WRITTEN TASK:
Having found the line containing "中熱ポテンシャルマップはウェブで無料公開されていて" in the records below, copy that line and each later one exactly, dropping pictures.

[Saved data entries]
□ □ □

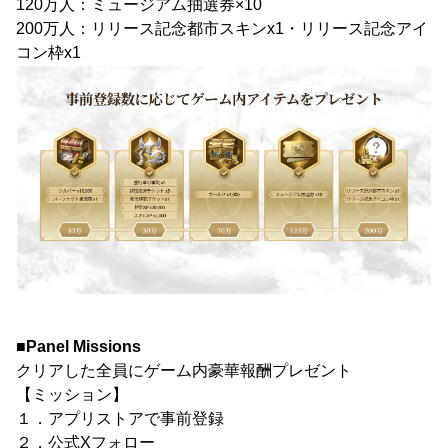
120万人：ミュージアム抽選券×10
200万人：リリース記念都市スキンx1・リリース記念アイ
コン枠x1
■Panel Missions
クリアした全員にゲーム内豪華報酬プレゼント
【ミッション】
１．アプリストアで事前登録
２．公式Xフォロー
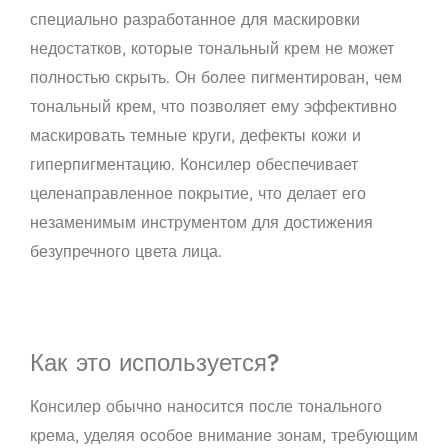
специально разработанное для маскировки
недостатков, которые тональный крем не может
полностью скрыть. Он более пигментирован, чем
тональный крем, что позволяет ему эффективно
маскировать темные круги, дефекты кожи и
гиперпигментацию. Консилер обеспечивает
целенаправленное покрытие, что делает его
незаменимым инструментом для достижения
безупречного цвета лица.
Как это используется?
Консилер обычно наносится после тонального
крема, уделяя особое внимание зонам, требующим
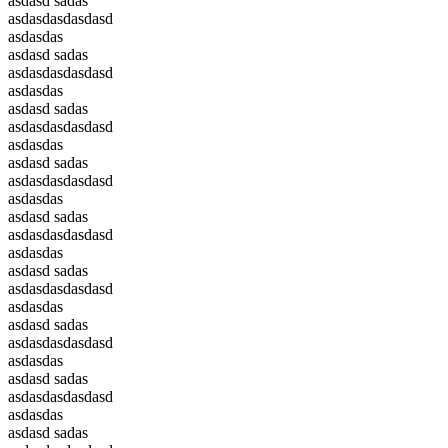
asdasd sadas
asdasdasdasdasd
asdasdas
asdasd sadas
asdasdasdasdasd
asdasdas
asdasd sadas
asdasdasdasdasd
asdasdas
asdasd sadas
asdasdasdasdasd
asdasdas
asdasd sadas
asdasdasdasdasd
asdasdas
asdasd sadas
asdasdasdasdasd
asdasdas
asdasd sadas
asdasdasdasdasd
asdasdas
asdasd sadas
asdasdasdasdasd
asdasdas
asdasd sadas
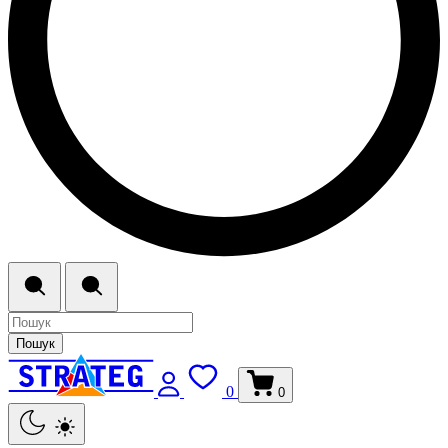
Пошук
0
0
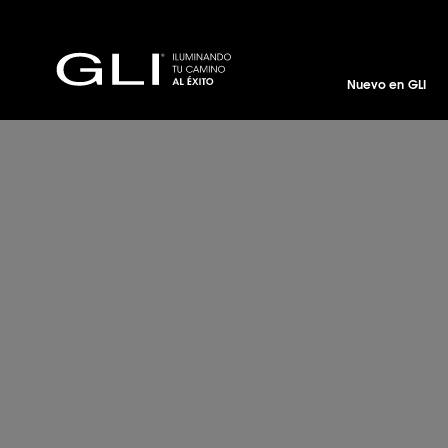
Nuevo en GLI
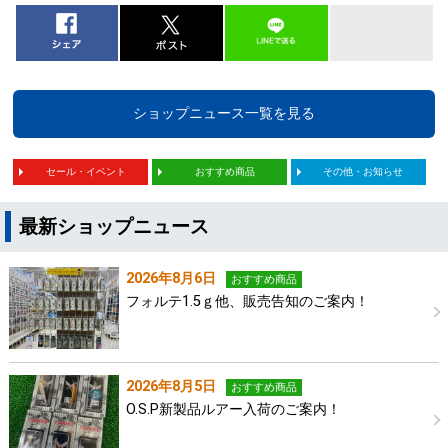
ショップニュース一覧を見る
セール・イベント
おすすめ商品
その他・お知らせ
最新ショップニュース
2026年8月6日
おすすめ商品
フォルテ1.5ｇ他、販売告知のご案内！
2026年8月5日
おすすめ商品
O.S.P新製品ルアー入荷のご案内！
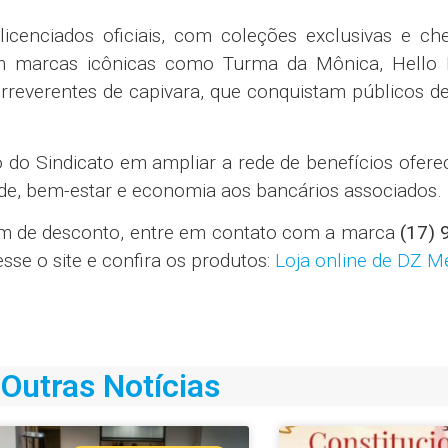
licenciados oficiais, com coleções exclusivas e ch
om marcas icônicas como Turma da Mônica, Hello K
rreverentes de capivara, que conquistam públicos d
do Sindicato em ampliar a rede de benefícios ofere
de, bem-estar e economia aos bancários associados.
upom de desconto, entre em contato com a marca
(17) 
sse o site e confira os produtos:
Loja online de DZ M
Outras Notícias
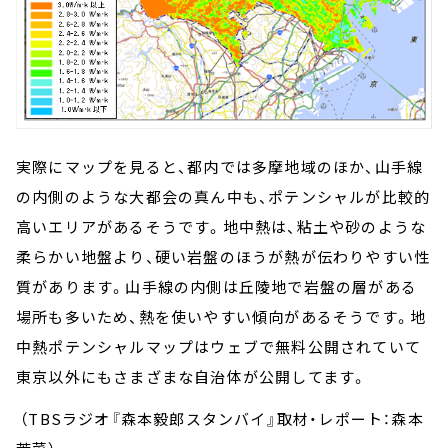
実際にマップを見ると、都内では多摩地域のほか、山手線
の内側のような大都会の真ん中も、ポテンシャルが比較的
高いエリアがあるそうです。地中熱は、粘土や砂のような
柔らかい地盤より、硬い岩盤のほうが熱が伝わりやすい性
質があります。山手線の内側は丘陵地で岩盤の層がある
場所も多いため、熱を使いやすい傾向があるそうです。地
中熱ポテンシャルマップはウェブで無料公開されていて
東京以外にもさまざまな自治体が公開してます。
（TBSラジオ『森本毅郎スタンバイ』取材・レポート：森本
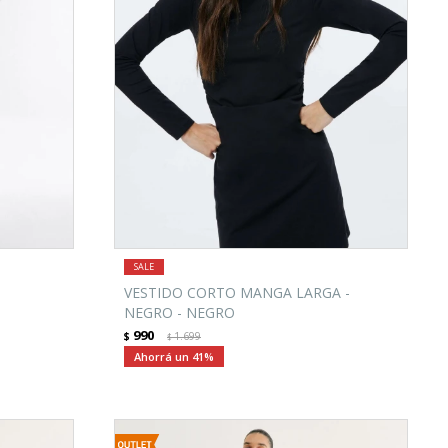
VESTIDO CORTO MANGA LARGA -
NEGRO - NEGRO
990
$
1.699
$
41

□ □ □

SOLUTION TO THE PROBLEM:
中熱ポテンシャルマップはウェブで無料公開されていて
東京以外にもさまざまな自治体が公開してます。
（TBSラジオ『森本毅郎スタンバイ』取材・レポート：森本
VESTIDO CORTO MANGA LARGA -
NEGRO - NEGRO
990
$
1.699
$
41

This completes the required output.